> **Exercise**
Whatever appears in the records should be given again exactly, down to the last mark.

####

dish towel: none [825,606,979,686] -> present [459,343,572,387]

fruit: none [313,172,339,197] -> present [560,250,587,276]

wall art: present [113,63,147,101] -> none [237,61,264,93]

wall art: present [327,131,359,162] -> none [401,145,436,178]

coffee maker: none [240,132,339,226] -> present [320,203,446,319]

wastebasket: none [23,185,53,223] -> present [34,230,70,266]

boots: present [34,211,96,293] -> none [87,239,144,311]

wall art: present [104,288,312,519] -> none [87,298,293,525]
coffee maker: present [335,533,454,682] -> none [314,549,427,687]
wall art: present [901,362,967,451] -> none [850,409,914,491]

####

> **Response**
dish towel: none [825,606,979,686] -> present [459,343,572,387]

fruit: none [313,172,339,197] -> present [560,250,587,276]

wall art: present [113,63,147,101] -> none [237,61,264,93]

wall art: present [327,131,359,162] -> none [401,145,436,178]

coffee maker: none [240,132,339,226] -> present [320,203,446,319]

wastebasket: none [23,185,53,223] -> present [34,230,70,266]

boots: present [34,211,96,293] -> none [87,239,144,311]

wall art: present [104,288,312,519] -> none [87,298,293,525]
coffee maker: present [335,533,454,682] -> none [314,549,427,687]
wall art: present [901,362,967,451] -> none [850,409,914,491]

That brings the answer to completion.